It’s entirely possible to build a positive credit history by using credit cards while living paycheck-to-paycheck, but you have to tread carefully.

When I opened my first credit card as a college student, I was definitely living paycheck-to-paycheck. Today I’m much more financially stable, but thanks to student loan debt and an auto loan, my budget is still pretty tight. As a result — and after some honest mistakes — I’ve had to fine-tune my credit use to make it fit my budget constraints and still be a useful tool.

Here are some tips to help you do the same if you’re living paycheck-to-paycheck:

5 tips for building credit while living paycheck-to-paycheck

1. Decide how to use your card ahead of time.

Relying on credit as an extension of your monthly income will quickly drive you into debt. Instead of spending on plastic however you please, designate a handful of specific bills or regular purchases as your only credit card expenses.

I currently have a card that pays only my monthly Netflix bill of $8.95 and two weeks of fuel, which is usually about $20-$25. I was going to use the money in my checking account to pay for those expenses anyway, so doing this doesn’t affect my spending plan and it keeps my cards active. Not using credit cards for a long time can lead to additional fees or even a closed account — which could negatively impact your credit score — if your issuer decides to take action. I also make sure to pay my credit card balance off after I make the charges.

2. Don’t waste money on annual fees.

If you’re on a tight budget, cutting extra costs is essential. With so many no-annual-fee credit cards on the market, save precious dollars and apply for one of those cards. If you currently have a card with an annual fee, do things in the right order: First, pay any remaining balance, and apply for a different fee-free card. Once you have the new card in hand, then you can freely close the fee card.

I wish I had paid more attention to fees before I applied for my second card, which is a travel rewards card with a $95 annual fee. I’m currently in the hunt for a new card, but I’ve already paid the annual fee for 2015. Avoid a similar situation and only give your attention to cards with as few extra fees as possible.

Brief 1. According to the passage on building credit, what two expenses does the writer's current card pay for?

Entries supplied.
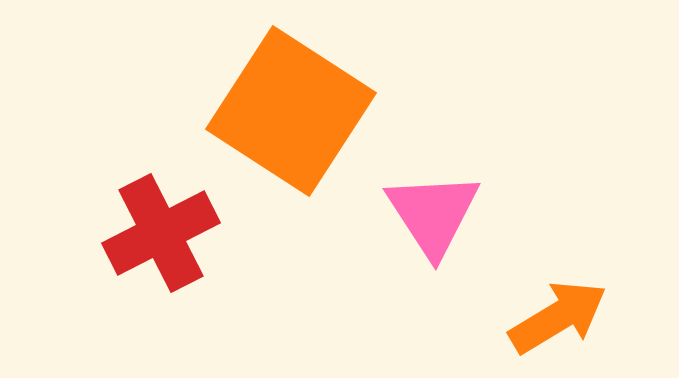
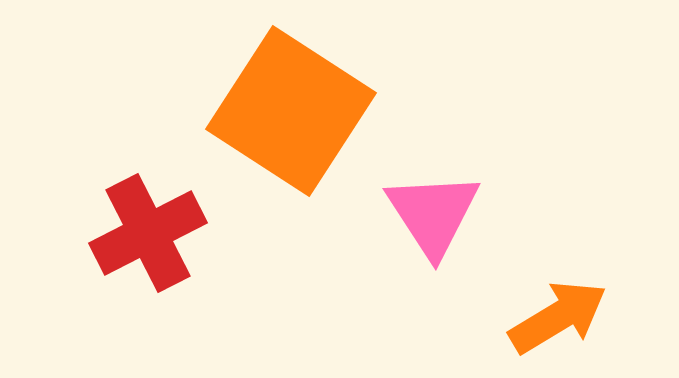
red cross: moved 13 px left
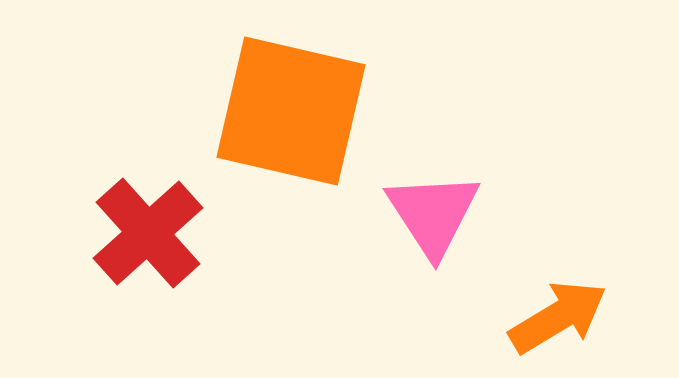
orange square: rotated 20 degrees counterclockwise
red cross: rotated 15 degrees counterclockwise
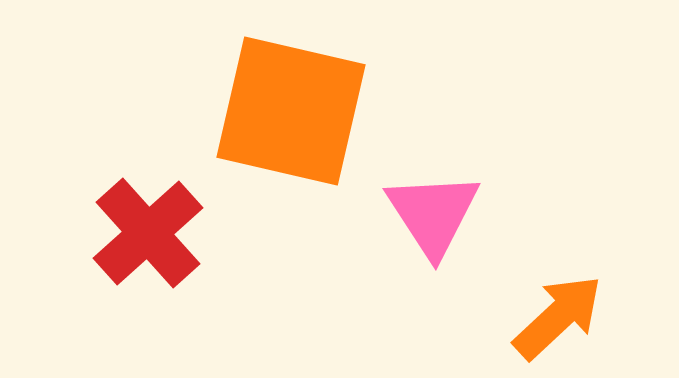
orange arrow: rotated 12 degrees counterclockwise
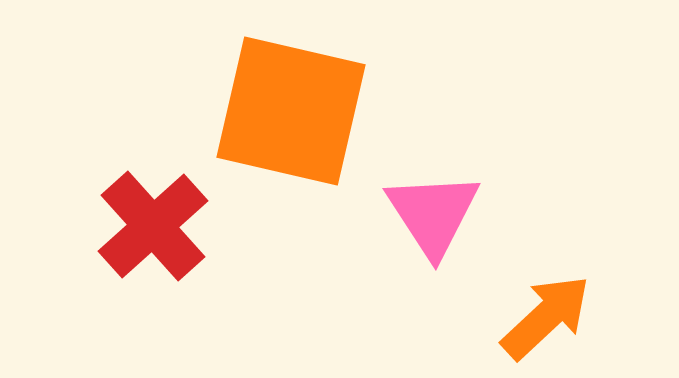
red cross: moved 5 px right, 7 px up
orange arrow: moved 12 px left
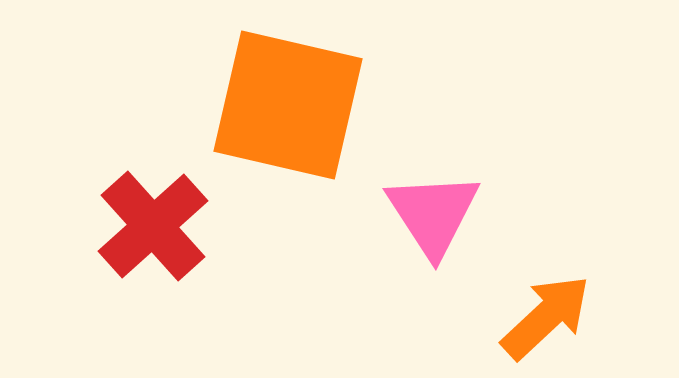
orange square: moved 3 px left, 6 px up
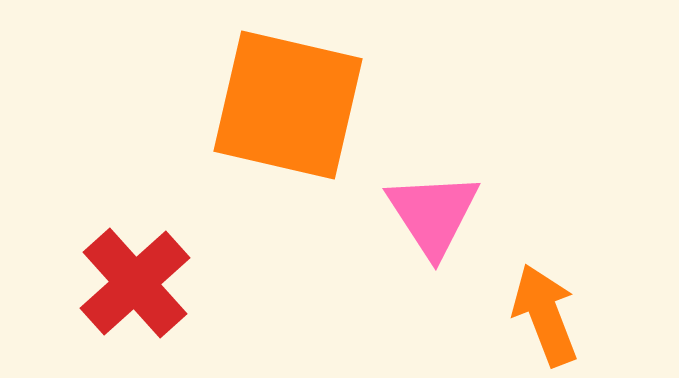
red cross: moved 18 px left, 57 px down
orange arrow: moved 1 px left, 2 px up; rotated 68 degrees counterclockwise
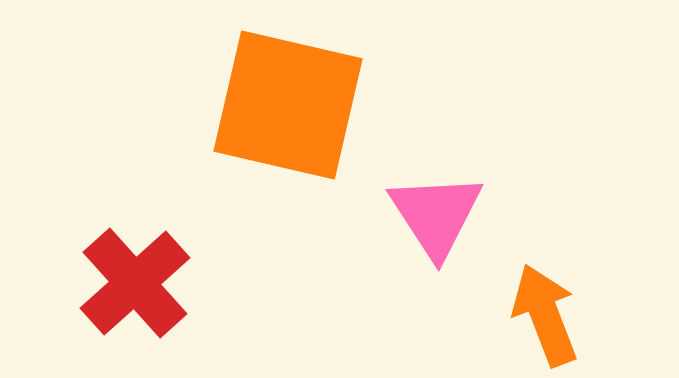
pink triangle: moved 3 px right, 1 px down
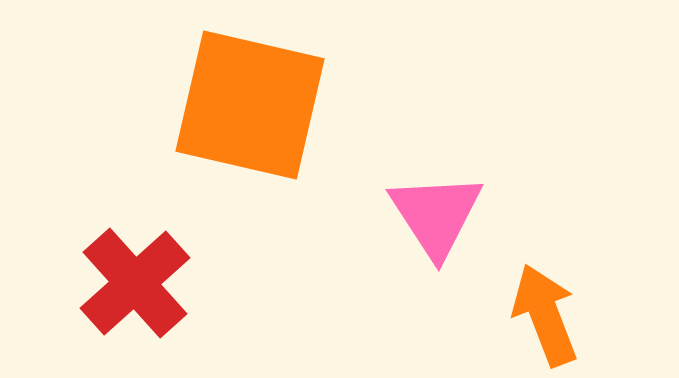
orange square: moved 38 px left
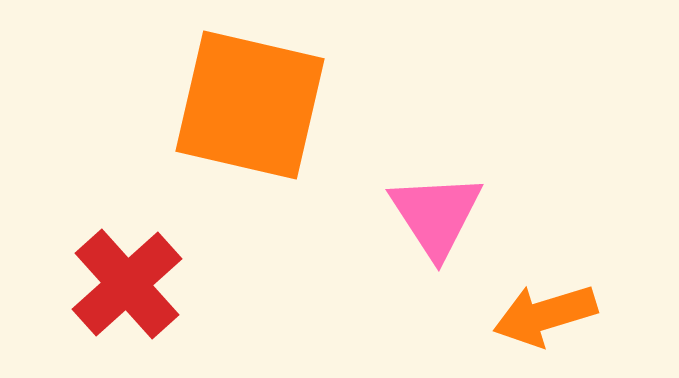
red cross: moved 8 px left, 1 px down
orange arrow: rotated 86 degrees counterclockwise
---
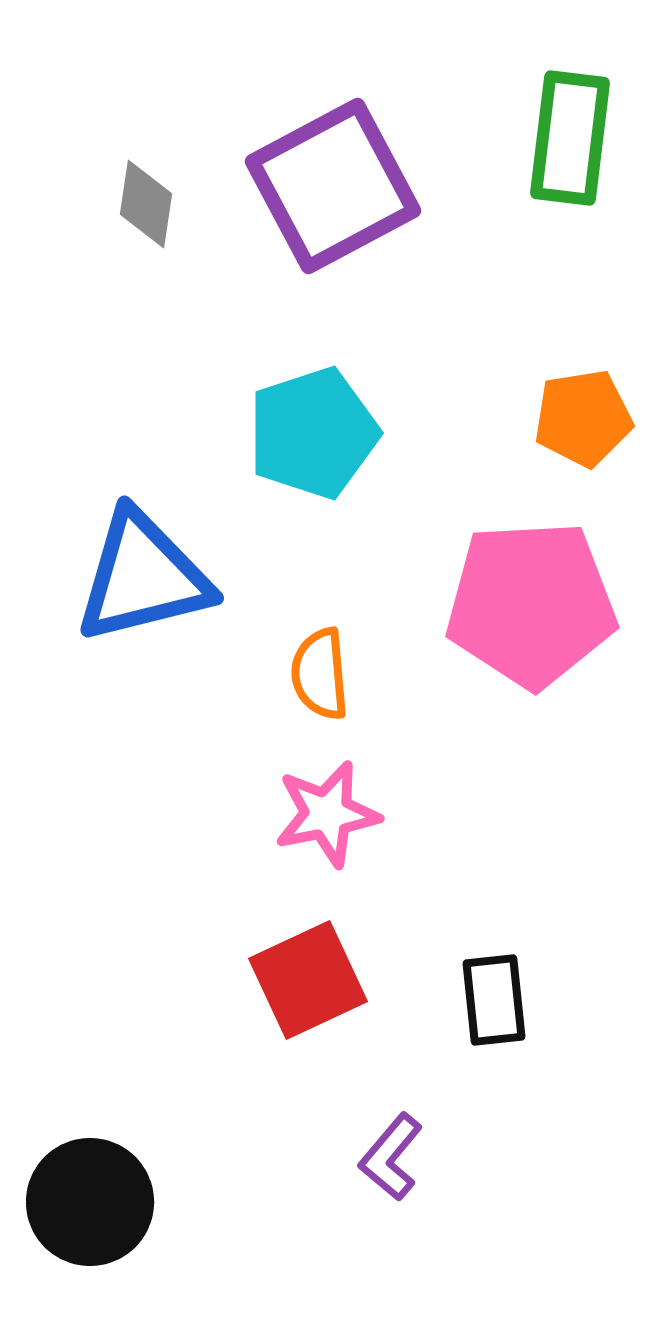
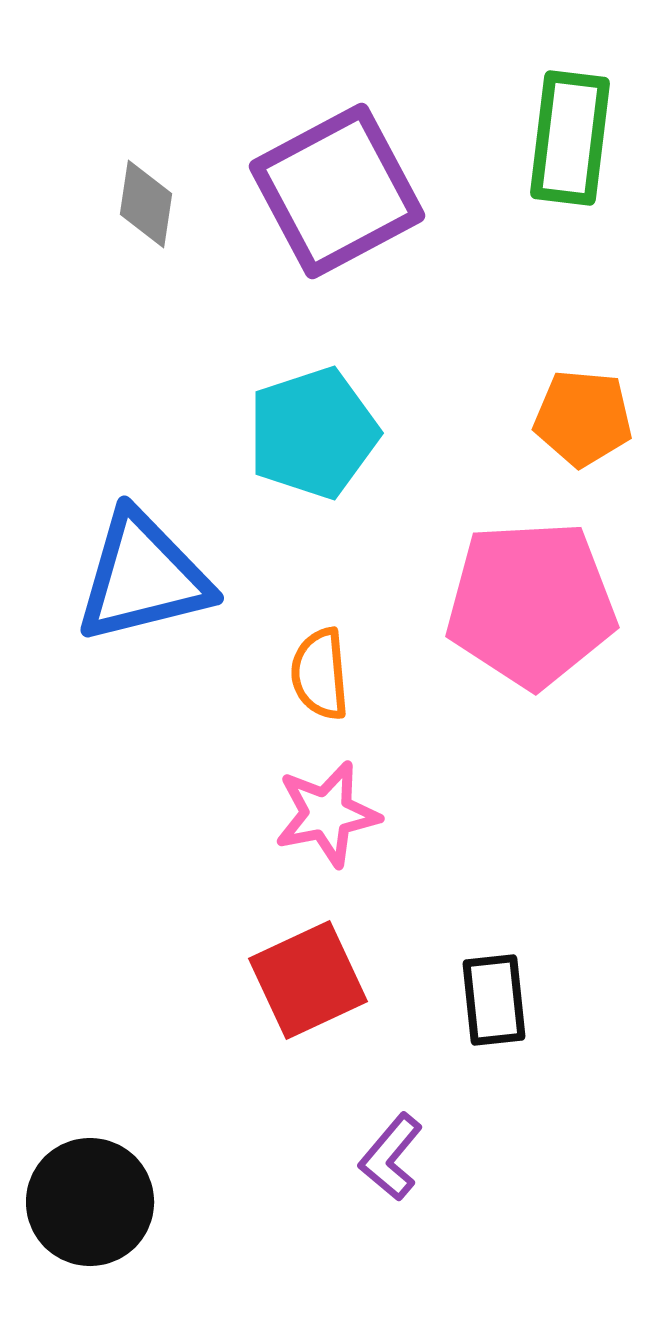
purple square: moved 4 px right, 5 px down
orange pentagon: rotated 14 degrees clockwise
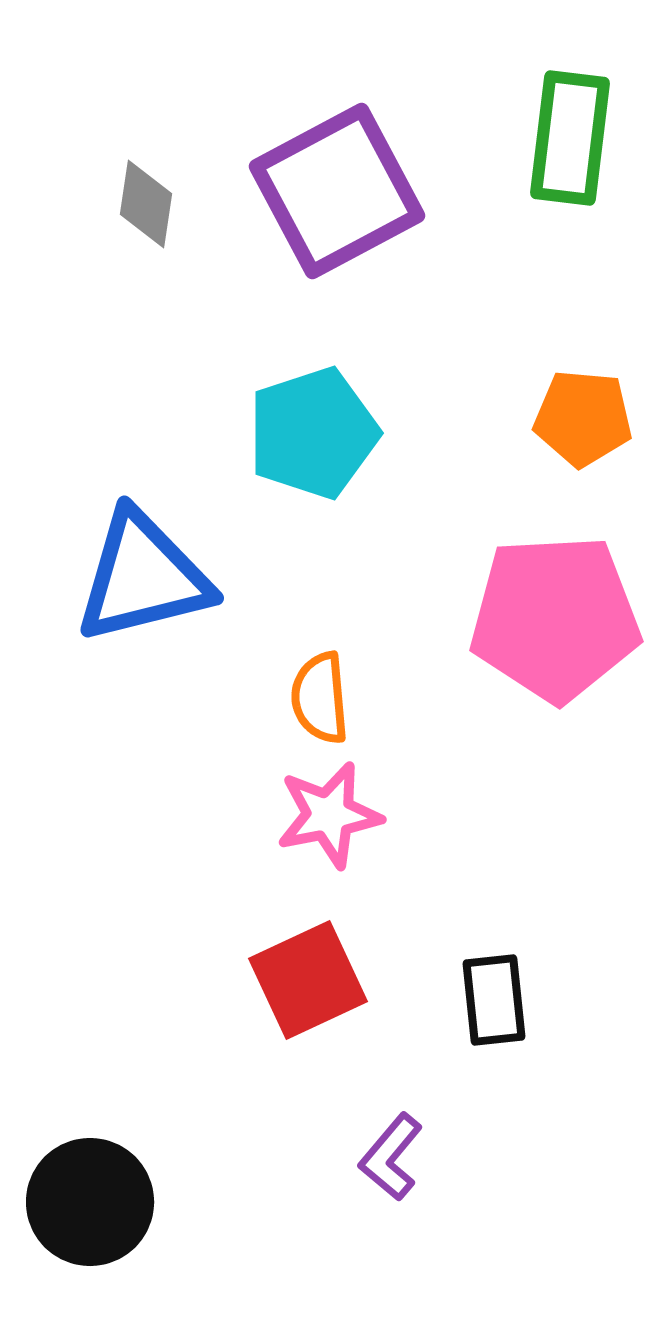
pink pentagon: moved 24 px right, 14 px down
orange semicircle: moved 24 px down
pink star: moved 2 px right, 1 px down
* * *
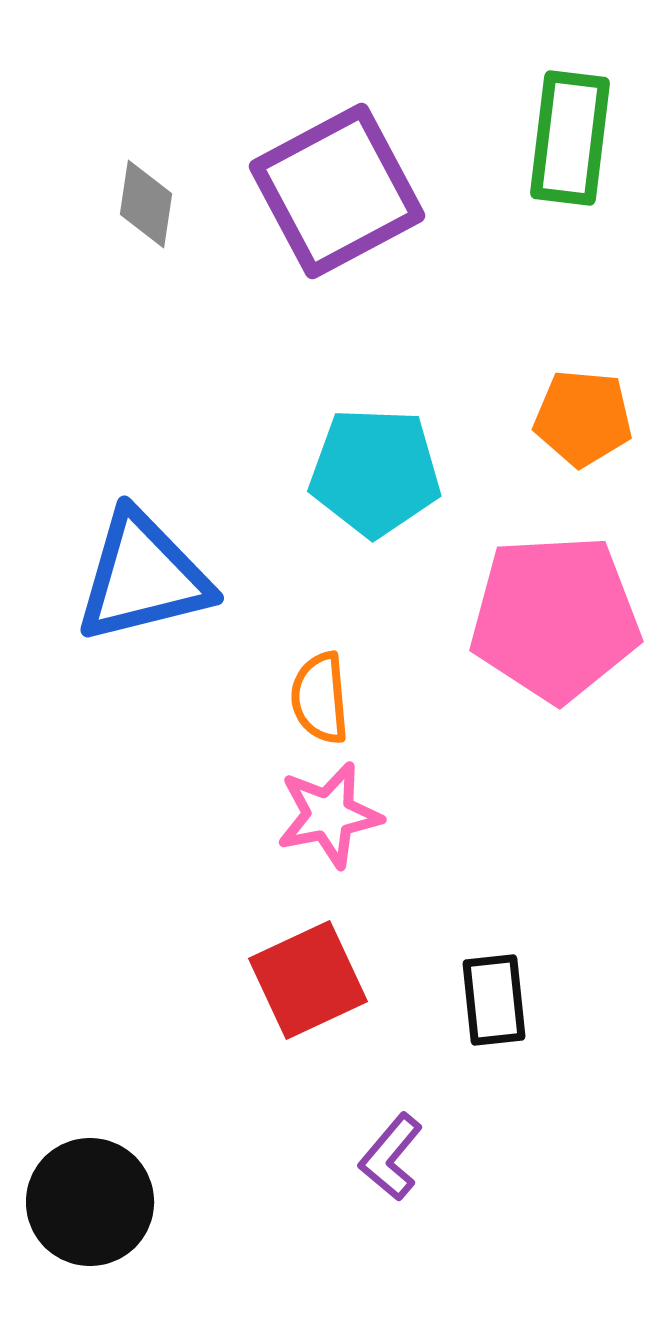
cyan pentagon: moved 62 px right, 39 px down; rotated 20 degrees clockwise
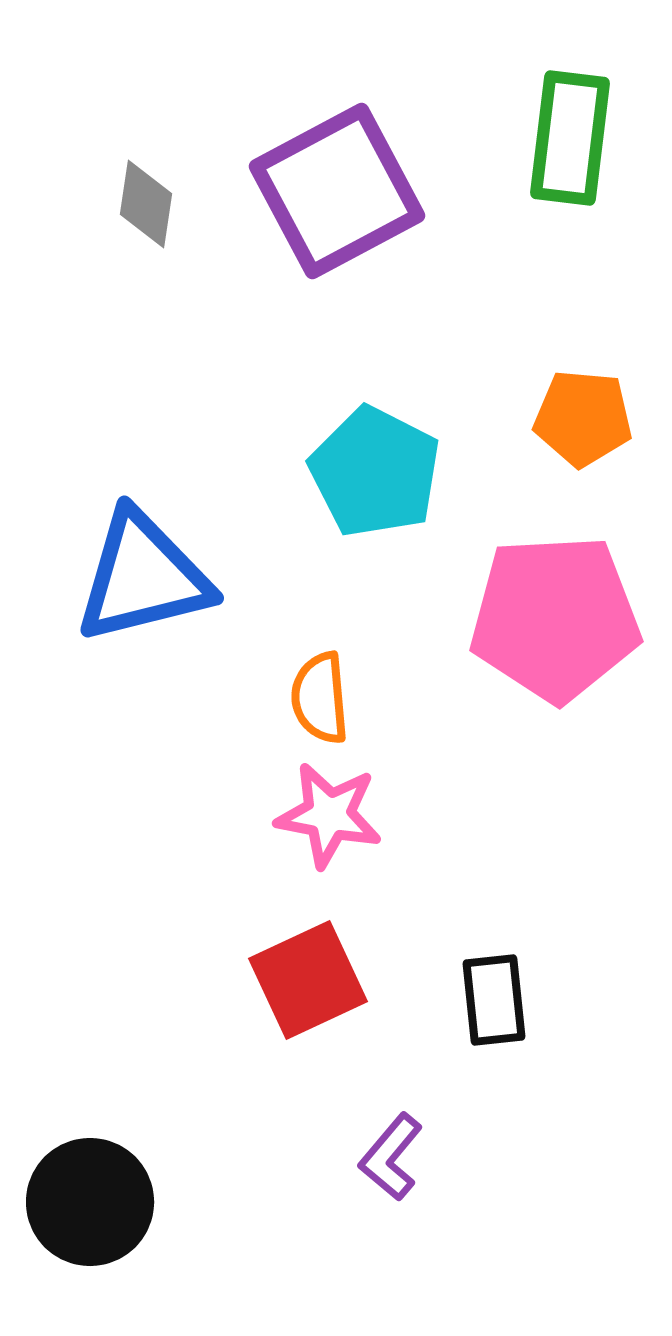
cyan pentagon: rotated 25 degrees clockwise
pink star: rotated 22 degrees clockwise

Brief 2. Gather every line of the records that contains the word "orange".

Written answer 1. The monthly Netflix bill of $8.95 and two weeks of fuel.

Written answer 2.
orange square: rotated 20 degrees counterclockwise
orange arrow: rotated 12 degrees counterclockwise
orange arrow: moved 12 px left
orange square: moved 3 px left, 6 px up
orange arrow: moved 1 px left, 2 px up; rotated 68 degrees counterclockwise
orange square: moved 38 px left
orange arrow: rotated 86 degrees counterclockwise
orange pentagon: rotated 14 degrees clockwise
orange semicircle: moved 24 px down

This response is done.